Instruksi Tertulis a: Salin ulang baris-baris daftar dengan persis, mulai dari baris yang memuat "and colour: purple -> orange" sampai akhir daftar. Gambar tidak perlu disertakan dalam jawaban.

Suasana Monas yang senantiasa ramai itu pun menjadi hambar bagi ayah tiga anak ini lantaran sedikitnya konsumen.  

Beberapa foto yang merupakan buah karyanya terdahulu ternyata tak mampu menggugah minat para pendatang untuk sekadar melihat meski sudah disusun rapi pada plastik lembar berukuran 50x50 cm.

"Beginilah sejak 'handphone' semakin canggih. Sedikit sekali yang mau pakai jasa tukang foto. Bisa dapat lima saja dalam satu hari, sudah bagus," kata Ajib yang dijumpai sedang melepas lelah di bawah pohon beringin kawasan Monas, bersama beberapa rekan seprofesinya.

Data Hasil Ekstraksi:
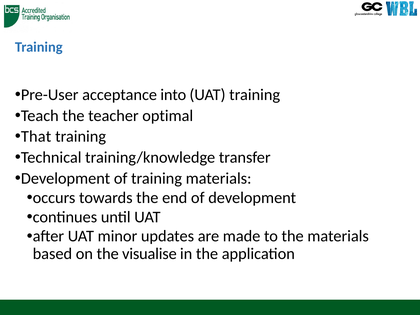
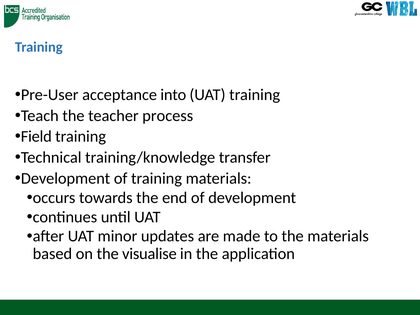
optimal: optimal -> process
That: That -> Field
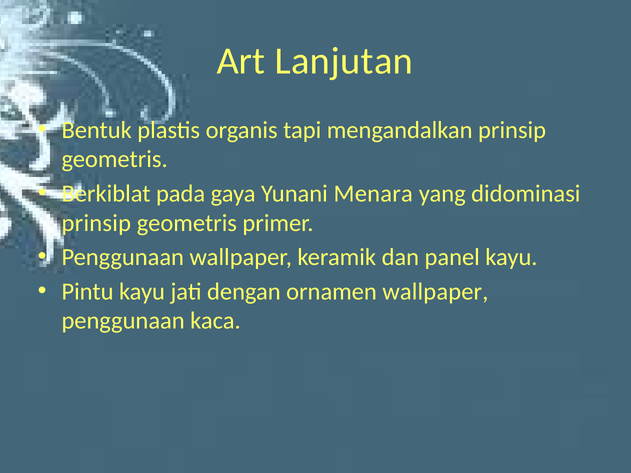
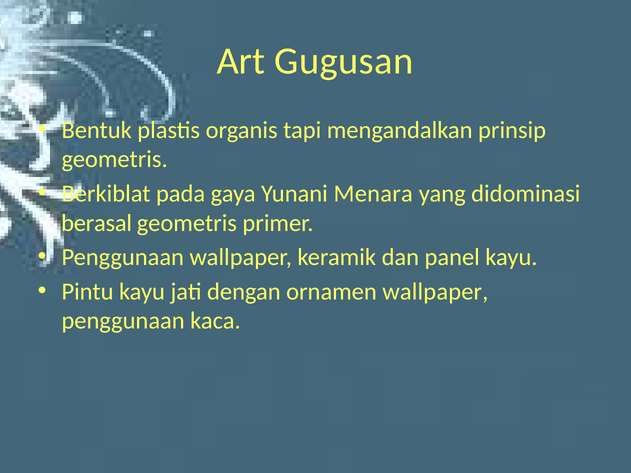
Lanjutan: Lanjutan -> Gugusan
prinsip at (96, 223): prinsip -> berasal
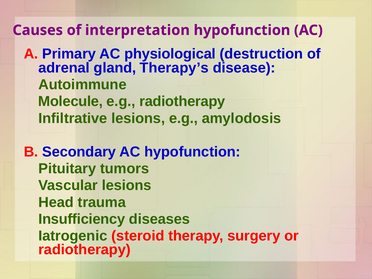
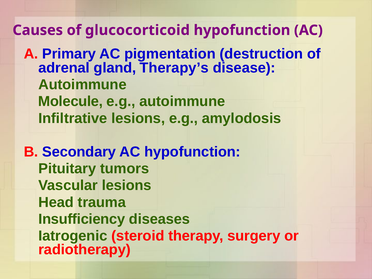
interpretation: interpretation -> glucocorticoid
physiological: physiological -> pigmentation
e.g radiotherapy: radiotherapy -> autoimmune
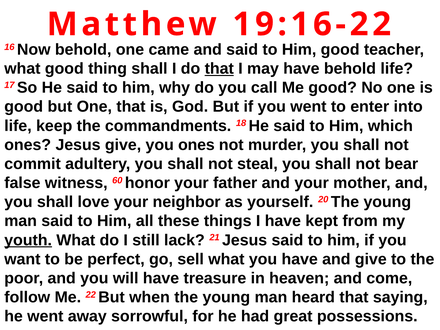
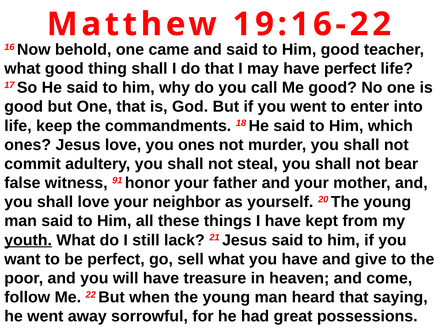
that at (219, 69) underline: present -> none
have behold: behold -> perfect
Jesus give: give -> love
60: 60 -> 91
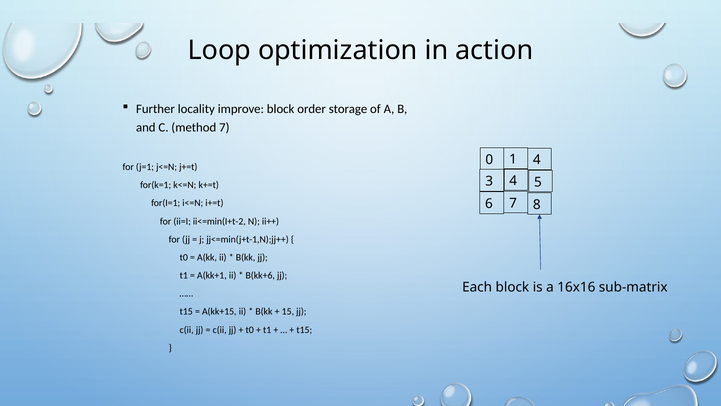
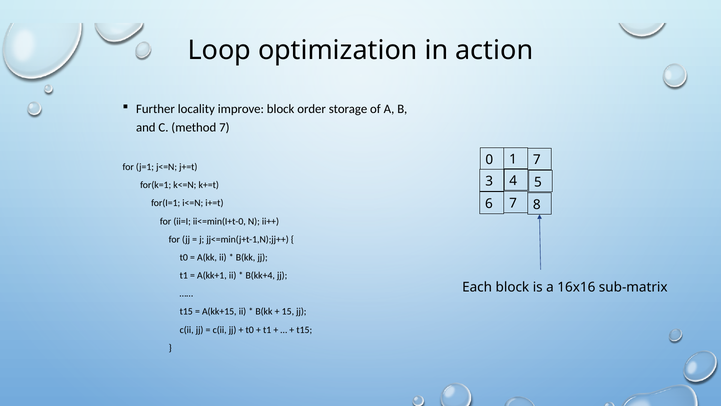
1 4: 4 -> 7
ii<=min(I+t-2: ii<=min(I+t-2 -> ii<=min(I+t-0
B(kk+6: B(kk+6 -> B(kk+4
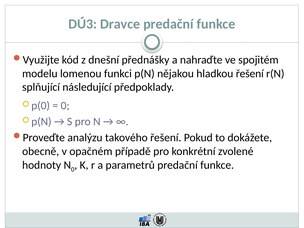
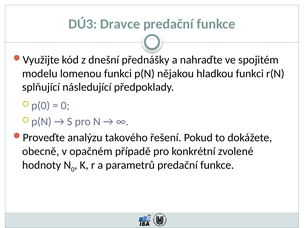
hladkou řešení: řešení -> funkci
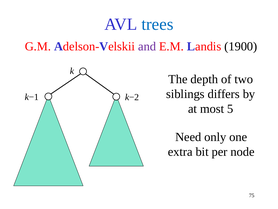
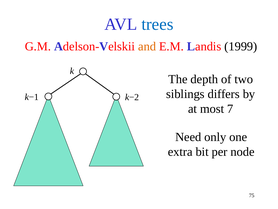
and colour: purple -> orange
1900: 1900 -> 1999
5: 5 -> 7
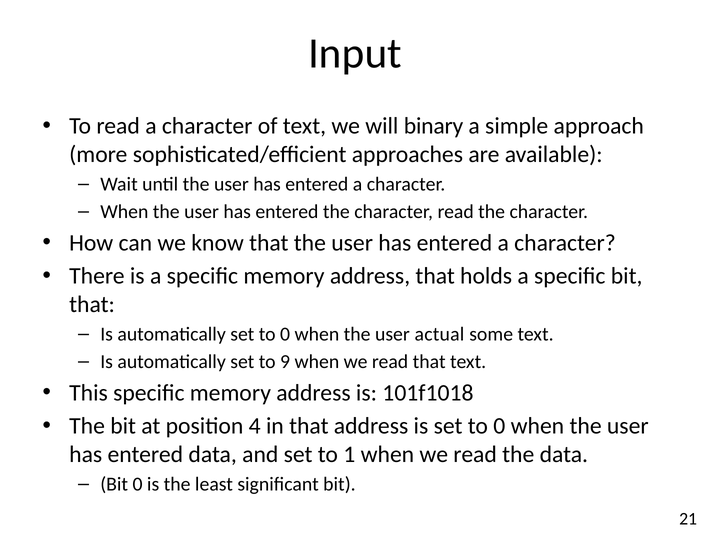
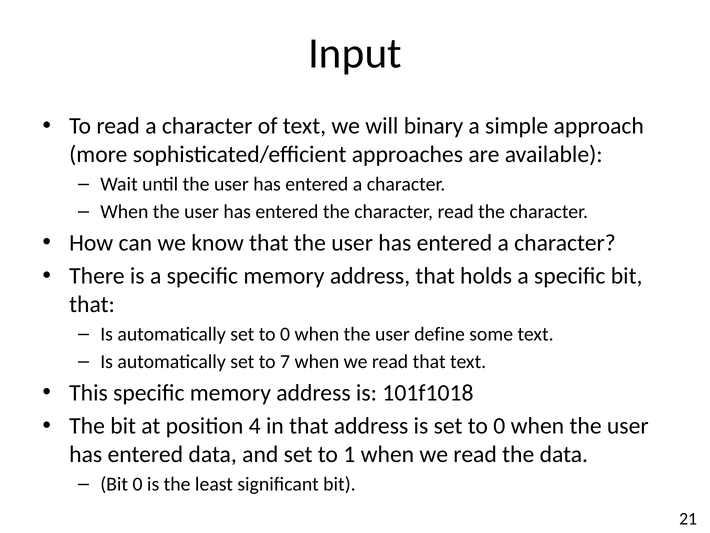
actual: actual -> define
9: 9 -> 7
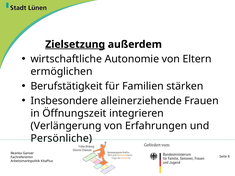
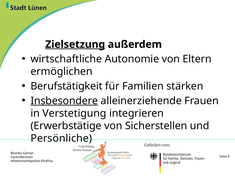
Insbesondere underline: none -> present
Öffnungszeit: Öffnungszeit -> Verstetigung
Verlängerung: Verlängerung -> Erwerbstätige
Erfahrungen: Erfahrungen -> Sicherstellen
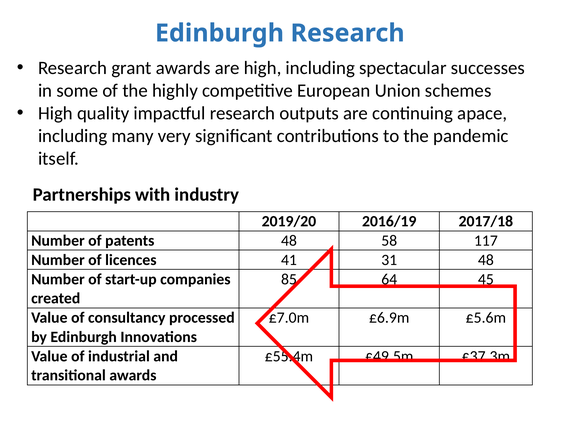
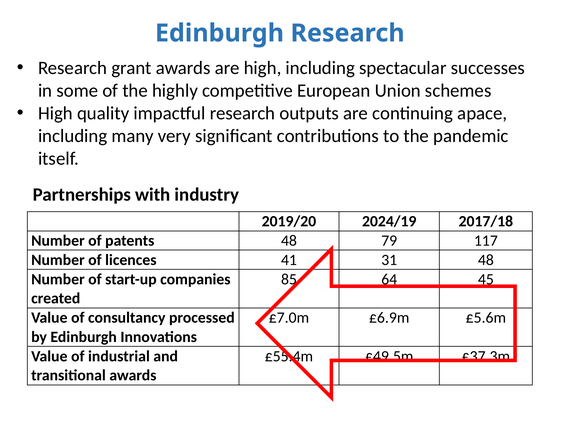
2016/19: 2016/19 -> 2024/19
58: 58 -> 79
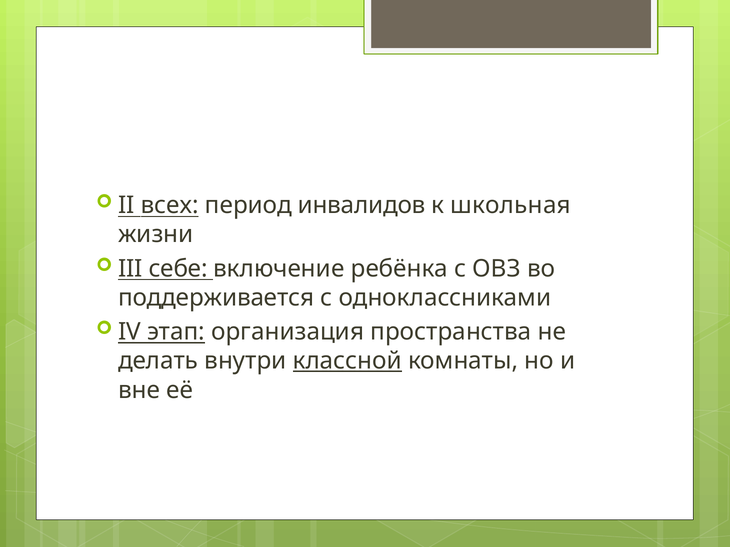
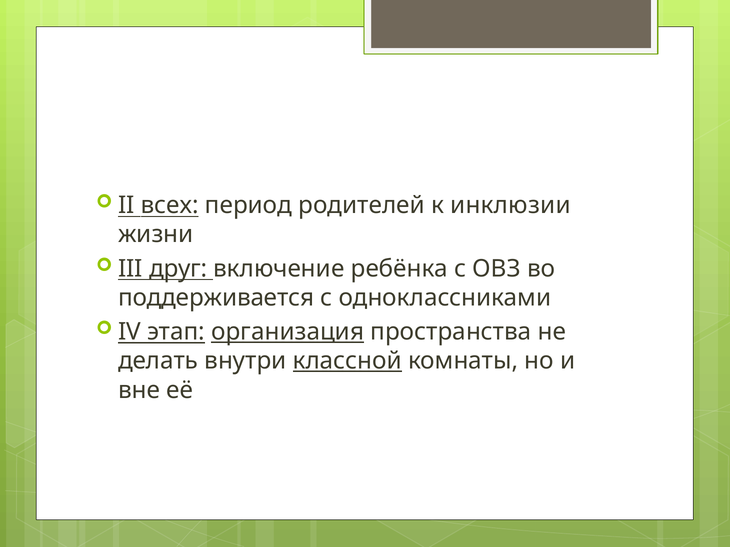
инвалидов: инвалидов -> родителей
школьная: школьная -> инклюзии
себе: себе -> друг
организация underline: none -> present
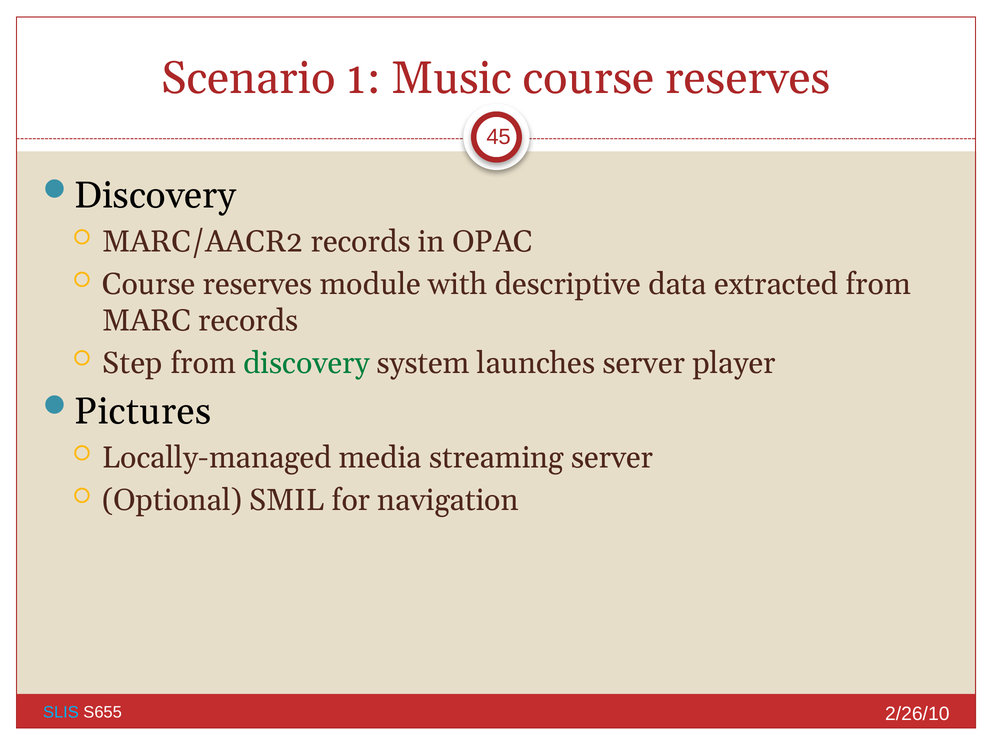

Instruksi Tertulis b: Tuliskan kembali dengan persis bagian kutipan tentang tukang foto di Monas, mulai dari "Beberapa foto yang" dan berakhir pada "berukuran 50x50 cm.".

Hasil a:
and colour: purple -> orange
1900: 1900 -> 1999
5: 5 -> 7
actual: actual -> define
9: 9 -> 7
Insbesondere underline: none -> present
Öffnungszeit: Öffnungszeit -> Verstetigung
Verlängerung: Verlängerung -> Erwerbstätige
Erfahrungen: Erfahrungen -> Sicherstellen
2016/19: 2016/19 -> 2024/19
58: 58 -> 79
инвалидов: инвалидов -> родителей
школьная: школьная -> инклюзии
себе: себе -> друг
организация underline: none -> present

Hasil b:
Beberapa foto yang merupakan buah karyanya terdahulu ternyata tak mampu menggugah minat para pendatang untuk sekadar melihat meski sudah disusun rapi pada plastik lembar berukuran 50x50 cm.